Avec l'escalade hebdomadaire du Cheikh Naim Qassem, il semblait indiquer que l'exclusivité des armes dans toute zone contrôlée par le Hezbollah ne devrait plus être discutée. La question reste : sur quoi parie-t-il ?
Parie-t-il sur des négociations prolongées entre l'Iran et les États-Unis, profitant de la période intérimaire ? Parie-t-il sur certains appels français et égyptiens au calme pour limiter la question de l'exclusivité des armes ?
Peut-être s'agit-il d'un pari sur quelque chose de précis, mais les mots du Cheikh Naim Qassem ont peu d'impact ou de résonance aux États-Unis ou en Israël. Cela est évident par l'escalade accrue le long de la route Beyrouth-Damas à Masnaa, dans les villages et les villes de la Bekaa et dans le sud, où Israël ne permettra ni n'acceptera que ces armes demeurent. En fin de compte, le Liban continue de payer un prix lourd, rappelant la procrastination de l'autorité palestinienne dans les années 1970, suivie de décennies de tutelle sous Hafez et ensuite Bachar al-Assad, conduisant à l'influence actuelle de l'Iran via le Hezbollah. La question pressante demeure : jusqu'où la question des armes exclusives s'étendra-t-elle et quand aboutira-t-elle finalement à une résolution ?
Dans ce contexte, le chef des relations étrangères des Forces Libanaises, l'ancien ministre Richard Kouyoumjian, a déclaré à Annahar que le Hezbollah s'appuie uniquement sur une stratégie de « fuite en avant ». Il a souligné que cela n'a pas grand-chose à voir avec les négociations américano-iraniennes et est plutôt une tentative de traverser cette étape avec ses positions. Où cela mène et où cela se concrétisera reste incertain — le Hezbollah fait face à une confusion considérable, tandis que l'Iran se concentre sur ses intérêts stratégiques plutôt que sur le Hezbollah lui-même, si ce n'est qu'un de ses instruments.
Kouyoumjian ajoute que les actions du Hezbollah sont censées envoyer des messages à son propre environnement, indiquant qu'il reste fort et capable. En même temps, il cherche à obtenir plus d'avantages — tels que des fonds pour la reconstruction et d'autres soutiens — de l'État, qui continue de supporter les conséquences coûteuses de l'implication et des distractions du Hezbollah pendant la récente guerre.

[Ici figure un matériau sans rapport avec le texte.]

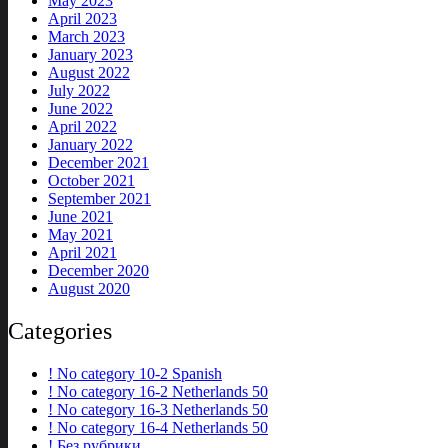
May 2023
April 2023
March 2023
January 2023
August 2022
July 2022
June 2022
April 2022
January 2022
December 2021
October 2021
September 2021
June 2021
May 2021
April 2021
December 2020
August 2020
Categories
! No category 10-2 Spanish
! No category 16-2 Netherlands 50
! No category 16-3 Netherlands 50
! No category 16-4 Netherlands 50
! Без рубрики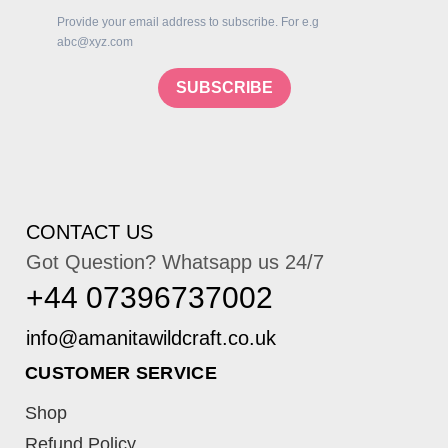
Provide your email address to subscribe. For e.g
abc@xyz.com
SUBSCRIBE
CONTACT US
Got Question? Whatsapp us 24/7
+44 07396737002
CUSTOMER SERVICE
Shop
Refund Policy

Quant aux positions égyptienne et française, cela procure-t-il au Hezbollah un sentiment d'espoir ou de levier ?
Kouyoumjian conclut que la position française et égyptienne s'aligne avec la position américaine et saoudienne : il ne devrait y avoir qu'une seule arme, celle de l'armée libanaise, et aucune autre. Ils peuvent soutenir l'exclusivité des armes, mais les postures françaises et égyptiennes semblent différer des Américains et des Saoudiens, cherchant à contenir leurs armes et à gérer la situation avec précaution. Le Hezbollah, cependant, choisit d'interpréter cela comme voulant simplement le calme, et peut l'utiliser comme prétexte. En réalité, Le Caire et Paris sont aussi fermes que Washington et Riyad — les armes du Hezbollah doivent être démantelées. La différence réside dans l'approche.